Despite the ironic fact that their business is likely to be considered critical and, therefore, without the impact of a government shutdown, when proven and proclaimed the operational crews of SpaceX's Crew Dragon and Boeing Starliner, almost all program aspects of the commercial crew program do not currently belong to non-members-critical categories, since both providers are preparing for the first unsigned demonstration missions in orbit. These autonomous demonstration missions will immediately be followed by demonstration missions with crews in which the real NASA astronauts flew to the International Space Station before NASA finally completes the operational certification of Crew Dragon and Starliner.

Simultaneously ironic and very painful, the first operational launch with the crew is explicitly dependent on the certificates to immediately follow the crew demonstration creations, which in themselves are no less dependent on the acceptance of NASA certificates after the first unverified representation of each spacecraft. Any delay in non-priced demo runs at CCP will probably cause a delay of almost 1: 1 (if not worse) for the operational debut of both spacecraft that are already operating dangerously close to the edge of guaranteed access to the ISS, thanks to the extent of the delays caused by the technical challenges and slowness of NASA.

NASA is currently relying entirely on contracts to launch the Russian space agency Rosycosmos "Soyuz" and spacecraft for the delivery of NASA astronauts to the ISS, and these contracts are expected to end in fairly permanent in November 2019, even though NASA's access to Soyuz Moglo could be pushed back by the first quarter of 2020. Finally, a month's delay at this stage, when Crew Dragon's debriefing could start, could lead to even more serious delays for the DM-2 and PCM-1 crew (certification mission) missions and after him who are all strongly depends on NASA, which has completed a large amount of documentation that is likely to take place at the moment, if 95% of agency staff did not dissolve.

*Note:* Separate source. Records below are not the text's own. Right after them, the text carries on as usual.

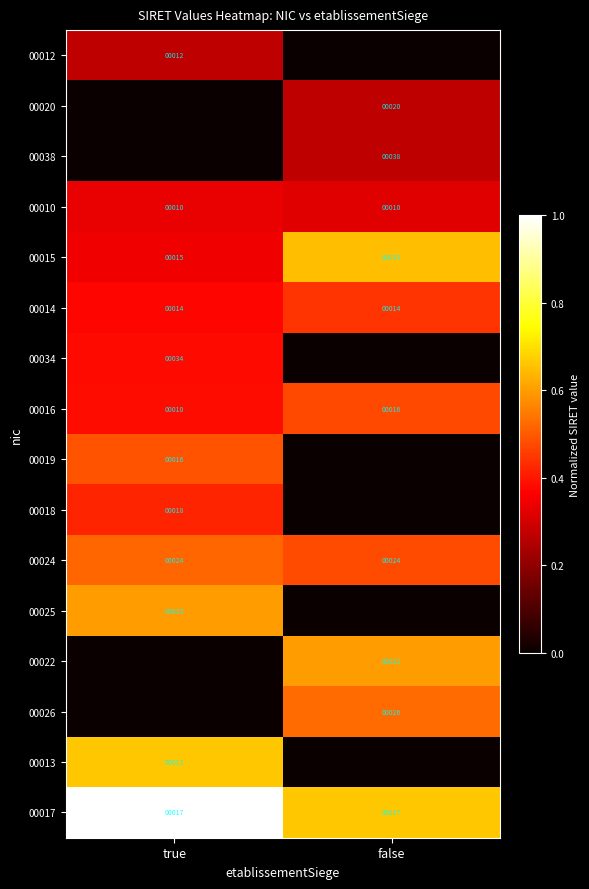

The value of 00017 at false is 17. True or false?

True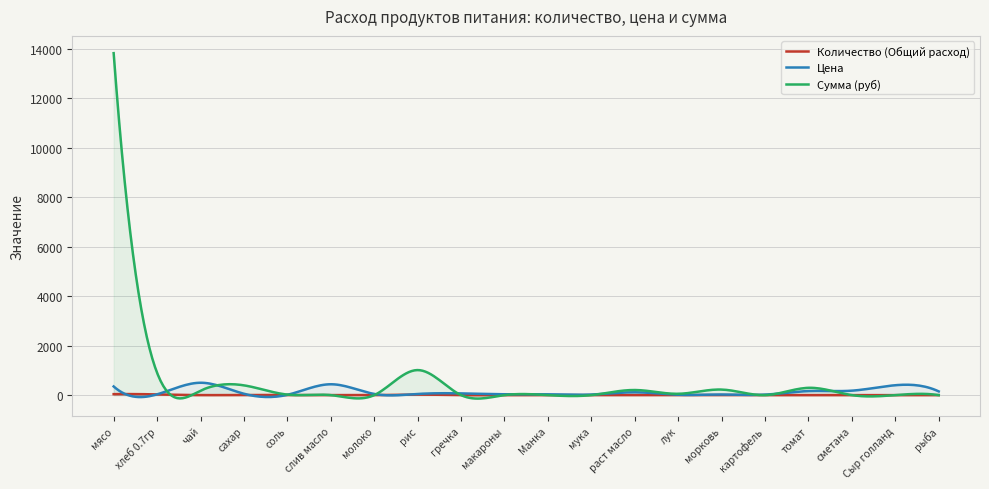

How many lines are shown in the chart?

3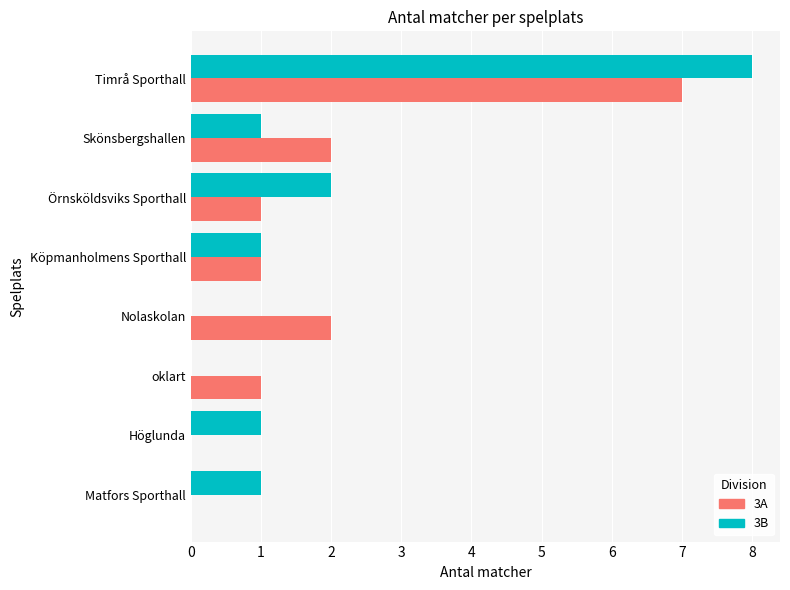

The value of 3B at Nolaskolan is 3. True or false?

False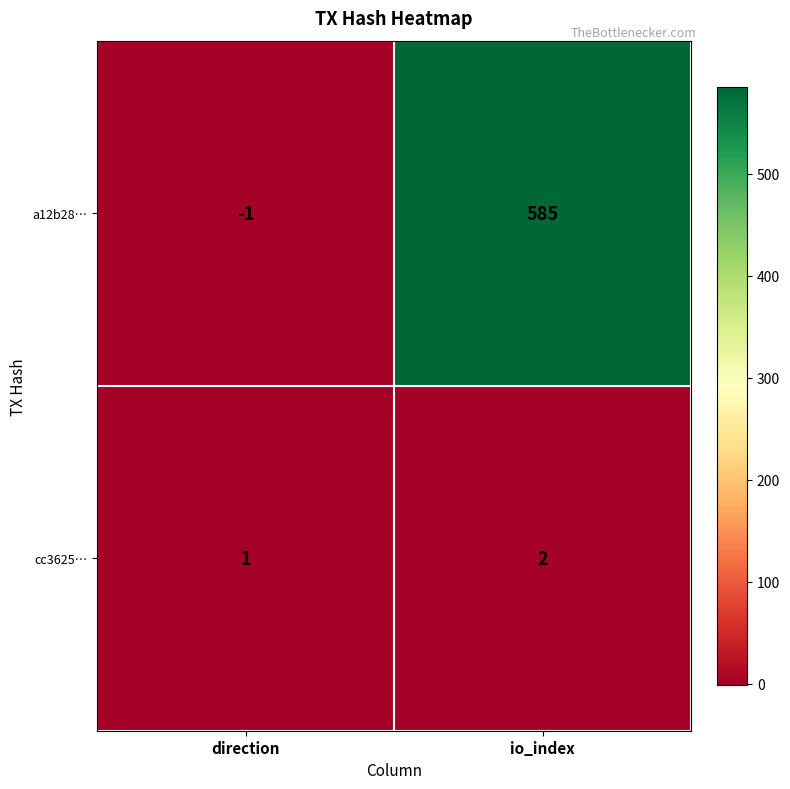

At how many categories does at least one series exceed 74?

1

DM-1 and Falcon 9 greeted exceptionally – on the first trip to Pad 39A – though slightly bitter-dawn. (SpaceX)

Luckily, SpaceX could still carry out the dry Falcon 9 and Crew Dragon rollout at Pad 39A, which most likely serves as an integrated fit test for a missile, space and fresh infrastructure pad, which includes a brand-new Crew Access Arm (CAA) installed at the end in 2018. Although spectacular and obviously successful, it is undoubtedly difficult to ignore the closure of the government and the inevitable delay in the planning that will result.

SpaceX and its hardware are clearly ready for business – how long will we have to wait for elected US representatives to show a similar interest in doing their work?